EXTRACT =
==================================================
Identifying candidate genes

Candidate genes in the regions of association were selected based on the location and function of the genes, the pathways that the genes are involved in, tissue location of the expression of the gene, and whether similar phenotypes were reported to be caused by mutations in these genes. This information was found in Ensembl[44] , NCBI , UCSC genome Bioinformatics[45] , Genecards[46] , and UniprotKB[47] , as well as available published data. To predict functional effects of the top POAG associated SNPs identified in this study, we used the ENCODE project data[48] and the associated databases, RegulomeDB[49] and HaploReg v2[50] . We used Genevar database[51] to investigate expression quantitative trait loci within genetic regions of interest.
==================================================
Stored data entries =
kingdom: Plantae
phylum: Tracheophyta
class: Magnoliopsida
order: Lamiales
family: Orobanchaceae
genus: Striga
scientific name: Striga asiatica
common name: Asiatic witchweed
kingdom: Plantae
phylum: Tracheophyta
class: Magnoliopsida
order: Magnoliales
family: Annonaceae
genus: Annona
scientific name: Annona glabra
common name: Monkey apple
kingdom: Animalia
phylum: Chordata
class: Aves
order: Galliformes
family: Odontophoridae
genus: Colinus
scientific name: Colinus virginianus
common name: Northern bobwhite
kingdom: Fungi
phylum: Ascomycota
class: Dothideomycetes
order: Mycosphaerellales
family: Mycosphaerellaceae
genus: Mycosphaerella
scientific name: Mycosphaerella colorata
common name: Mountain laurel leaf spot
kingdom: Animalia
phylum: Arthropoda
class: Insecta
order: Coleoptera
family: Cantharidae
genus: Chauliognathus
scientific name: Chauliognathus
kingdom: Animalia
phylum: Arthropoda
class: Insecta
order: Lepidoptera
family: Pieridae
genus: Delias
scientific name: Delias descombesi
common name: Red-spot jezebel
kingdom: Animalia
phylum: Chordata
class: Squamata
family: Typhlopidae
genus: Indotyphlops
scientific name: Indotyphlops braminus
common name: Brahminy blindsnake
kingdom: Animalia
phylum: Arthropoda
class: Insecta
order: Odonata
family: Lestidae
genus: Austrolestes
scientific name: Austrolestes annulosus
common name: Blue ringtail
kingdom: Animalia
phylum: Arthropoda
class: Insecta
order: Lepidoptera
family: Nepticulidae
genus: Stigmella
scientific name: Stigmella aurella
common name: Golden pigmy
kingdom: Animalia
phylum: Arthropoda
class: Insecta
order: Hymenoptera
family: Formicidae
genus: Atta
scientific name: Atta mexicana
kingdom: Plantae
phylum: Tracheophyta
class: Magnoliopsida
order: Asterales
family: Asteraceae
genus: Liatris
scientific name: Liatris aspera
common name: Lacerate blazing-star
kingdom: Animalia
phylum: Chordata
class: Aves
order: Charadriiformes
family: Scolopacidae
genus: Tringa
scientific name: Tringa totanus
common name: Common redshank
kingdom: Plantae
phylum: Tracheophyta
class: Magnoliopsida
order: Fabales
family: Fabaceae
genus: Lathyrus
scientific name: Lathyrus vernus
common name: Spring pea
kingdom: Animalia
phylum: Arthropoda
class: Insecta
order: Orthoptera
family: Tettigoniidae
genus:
==================================================
WHAT YOU NEED TO DO =
1. According to the passage on candidate genes, which database was used to investigate expression quantitative trait loci?
2. Write a continuation of the passage on identifying candidate genes, starting after its final sentence.
The lines above are separate material, unrelated to the passage on candidate genes.

EXERCISE ANSWERS =
1. The Genevar database.

2.
Expression analysis of genes at associated loci in ocular tissues and cells

Ocular tissues from post-mortem human eyes were obtained through the Eye Bank of South Australia, according to guidelines of the Southern Adelaide Clinical Human Research Ethics Committee. Normal and glaucomatous trabecular meshwork cell lines, NTM-5 and GTM-3, were a kind gift from Dr Clark Abbot, Alcon Research Ltd., USA. Both the cell lines tested negative for mycoplasma contamination. Total RNA was extracted using the RNeasy Mini Kit (Qiagen Pty Ltd., Doncaster, Australia). First strand cDNA was synthesised using the Superscript III reverse transcriptase (Invitrogen, Life Technologies Australia Pty Ltd., Mulgrave, Australia) and random hexamers. PCR was performed using the Hot Star Taq Plus polymerase (Qiagen) and gene-specific primers (Supplementary Table 9). PCR was performed at the conditions specified in Supplementary Table 9. The enzyme was activated at 95°C for 5 min, denaturation was at 95°C for 30 sec, and elongation at 72°C. Additional elongation at 72°C for 5 min was allowed after completion of the amplification cycles. Specificity of each amplified product was confirmed by sequencing.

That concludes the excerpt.